**What to work on**
- 1) List every username that appears directly before the word "said:" in the forum thread.
- 2) Reproduce word for word everything in the forum thread from "Well, that's a" down to "cabbagesfordays (5 mo ago)".
- 3) Using the forum thread, state whether each statement agrees with it, answering yes or no and quoting the deciding words: (a) TexasMom1216 says her husband has told her the combination to the gun safe. (b) In Absentia suggests giving the passports to the police. (c) Diana7 says she would stay with a man who kicked or punched her in the stomach.

[[ Excerpted passage open ]]

Well, that's a lot to take in, but thanks for going ahead and sharing your thoughts. I'm not going to agree with everything here, especially the controlling part, that I see arguing as winning, or that I'm expecting make-up sex to feel better. That looks cheap and If I was like that she should have left me already.

That's my perspective, however. It could be that she somehow feels like that.


----------



## cabbagesfordays (5 mo ago)

Evinrude58 said:


> He’s holding her hostage now according to you ladies. 😂 y’all are comical. He didn’t say he’s keep it, he just said he’d know if she asked about it, she planned on leaving and didn’t want her to take his child out of the country.
> She kicked him in the nuts and he’s the wife beater. Lol. It just keeps getting better and better.
> 
> Raise your voice in an argument? You’re verbally abusive.
> ...


Well, after seeing some of the messages above, yes I am going to be a bit careful. I never said I'm holding anyone hostage.


----------



## In Absentia (Aug 21, 2012)

cabbagesfordays said:


> Well, after seeing some of the messages above, yes I am going to be a bit careful. I never said I'm holding anyone hostage.


yes, but... do you really want to risk your son being take to South Korea and never see him again? It happens all the time. If you have a safe, put them in there for the time being.


----------



## TexasMom1216 (Nov 3, 2021)

DownByTheRiver said:


> Unlawful restraint or false imprisonment.
> She can simply report it stolen and order another one and report it to the police.


And if she reports it to the police she will definitely be ending the marriage. I wouldn’t withhold her passport because it’s going to escalate things in a crazy way. I like the idea of putting them in the safe so she has to ask him where they are. Then he’s not holding them, he’s secured them like most people do and can be aware. (I have no idea where my passport is, my husband put it somewhere. If I needed it, I would have to ask him where it is. He's not "holding" it, he's keeping track of it. It's probably in the gun safe, he's told me the combination a dozen times but I've slept since then so I'd have to ask. I'm not a hostage, at all.) Although I think too that it would be better if she went back home. Just not without his knowledge.

They should just divorce. Things are way out of hand now, they’ve gotten physical and there’s no coming back from that. It doesn’t sound like her response was proportional, which means she’s either a violent loon or she is unreasonably angry at him. None of this is good for their child. It’s all too toxic.


----------



## Diana7 (Apr 19, 2016)

I would equate being kicked in the balls to being kicked or punched in the stomach for a woman and if any man does that to me I am out. Unacceptable.


----------



## TexasMom1216 (Nov 3, 2021)

Diana7 said:


> I would equate being kicked in the balls to being kicked or punched in the stomach for a woman and if any man does that to me I am out. Unacceptable.

[[ Excerpted passage closed ]]
[[ Data excerpts open ]]

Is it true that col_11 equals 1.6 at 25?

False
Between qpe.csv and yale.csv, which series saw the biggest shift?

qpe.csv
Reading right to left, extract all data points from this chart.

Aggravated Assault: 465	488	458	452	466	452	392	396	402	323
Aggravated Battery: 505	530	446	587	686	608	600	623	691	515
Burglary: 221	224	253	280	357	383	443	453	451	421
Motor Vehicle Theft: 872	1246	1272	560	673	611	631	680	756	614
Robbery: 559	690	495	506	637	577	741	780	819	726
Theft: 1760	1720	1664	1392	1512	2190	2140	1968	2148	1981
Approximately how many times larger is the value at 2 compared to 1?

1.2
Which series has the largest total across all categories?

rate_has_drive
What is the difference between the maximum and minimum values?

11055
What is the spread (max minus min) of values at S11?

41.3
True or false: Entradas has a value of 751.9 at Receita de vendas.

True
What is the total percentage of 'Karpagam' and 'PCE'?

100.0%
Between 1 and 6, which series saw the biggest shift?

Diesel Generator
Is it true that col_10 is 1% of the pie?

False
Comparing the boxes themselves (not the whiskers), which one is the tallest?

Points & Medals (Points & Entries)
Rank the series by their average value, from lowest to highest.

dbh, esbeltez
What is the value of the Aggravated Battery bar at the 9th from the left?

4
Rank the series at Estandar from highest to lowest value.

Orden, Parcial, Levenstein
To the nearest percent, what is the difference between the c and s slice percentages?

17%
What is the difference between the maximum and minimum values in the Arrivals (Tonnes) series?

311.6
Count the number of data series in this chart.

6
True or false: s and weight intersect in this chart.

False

[[ Data excerpts closed ]]

**Task answers**
- 1) Evinrude58, cabbagesfordays, DownByTheRiver, Diana7

- 2)
Well, that's a lot to take in, but thanks for going ahead and sharing your thoughts. I'm not going to agree with everything here, especially the controlling part, that I see arguing as winning, or that I'm expecting make-up sex to feel better. That looks cheap and If I was like that she should have left me already.

That's my perspective, however. It could be that she somehow feels like that.


----------



## cabbagesfordays (5 mo ago)

- 3)
(a) Yes: "he's told me the combination a dozen times"
(b) No: "If you have a safe, put them in there for the time being."
(c) No: "if any man does that to me I am out."